The model uses a DaViT vision encoder to convert images into visual tokens, which are then concatenated with BERT-generated text embeddings and processed by a transformer-based multi-modal encoder-decoder. For region-specific tasks, location tokens representing quantized coordinates are added, enabling the model to manage region-specific information in a unified learning format.

Florence-2 stands out for its small size and precision. The Florence-2 series includes two models: Florence-2-base and Florence-2-large, with 0.23 billion and 0.77 billion parameters respectively, making it suitable for mobile devices. Tests have shown that Florence-2 achieves better results than Kosmos-2 across all benchmarks, despite the latter having 1.6 billion parameters.
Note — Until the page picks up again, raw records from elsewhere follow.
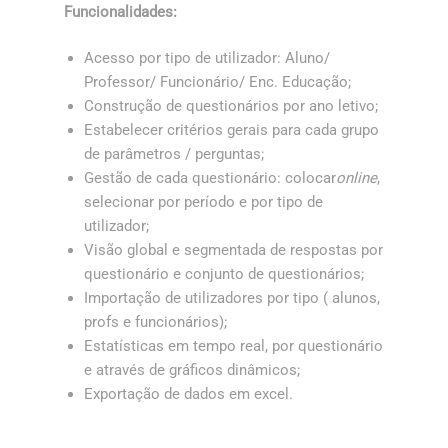
Funcionalidades:
Acesso por tipo de utilizador: Aluno/
Professor/ Funcionário/ Enc. Educação;
Construção de questionários por ano letivo;
Estabelecer critérios gerais para cada grupo
de parâmetros / perguntas;
Gestão de cada questionário: colocar
online
,
selecionar por período e por tipo de
utilizador;
Visão global e segmentada de respostas por
questionário e conjunto de questionários;
Importação de utilizadores por tipo ( alunos,
profs e funcionários);
Estatísticas em tempo real, por questionário
e através de gráficos dinâmicos;
Exportação de dados em excel.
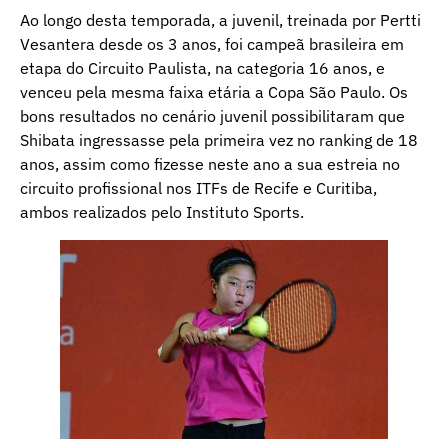
Ao longo desta temporada, a juvenil, treinada por Pertti
Vesantera desde os 3 anos, foi campeã brasileira em
etapa do Circuito Paulista, na categoria 16 anos, e
venceu pela mesma faixa etária a Copa São Paulo. Os
bons resultados no cenário juvenil possibilitaram que
Shibata ingressasse pela primeira vez no ranking de 18
anos, assim como fizesse neste ano a sua estreia no
circuito profissional nos ITFs de Recife e Curitiba,
ambos realizados pelo Instituto Sports.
A concrete example of Florence-2’s effectiveness is its success in tasks such as visual grounding, OCR with specific regions, and open vocabulary object detection, demonstrating unprecedented versatility. Its multi-task architecture allows it to excel in a variety of tasks without the need for separate models, making it an ideal candidate for real-world applications, especially on resource-limited devices.

In conclusion, Florence-2 represents a significant advancement in vision-language models by combining lightweight architecture with robust capabilities, making it highly accessible and versatile, ready to revolutionize the way we interact with images and videos.

Highlights:

  • Florence-2 uses a dataset of 126 million images and 5.4 billion annotations.
  • The model excels in tasks like captioning, object detection, grounding, and segmentation.
  • It employs a DaViT vision encoder and a transformer-based multi-modal encoder-decoder.
  • Despite its small size, Florence-2 outperforms much larger models like Kosmos-2.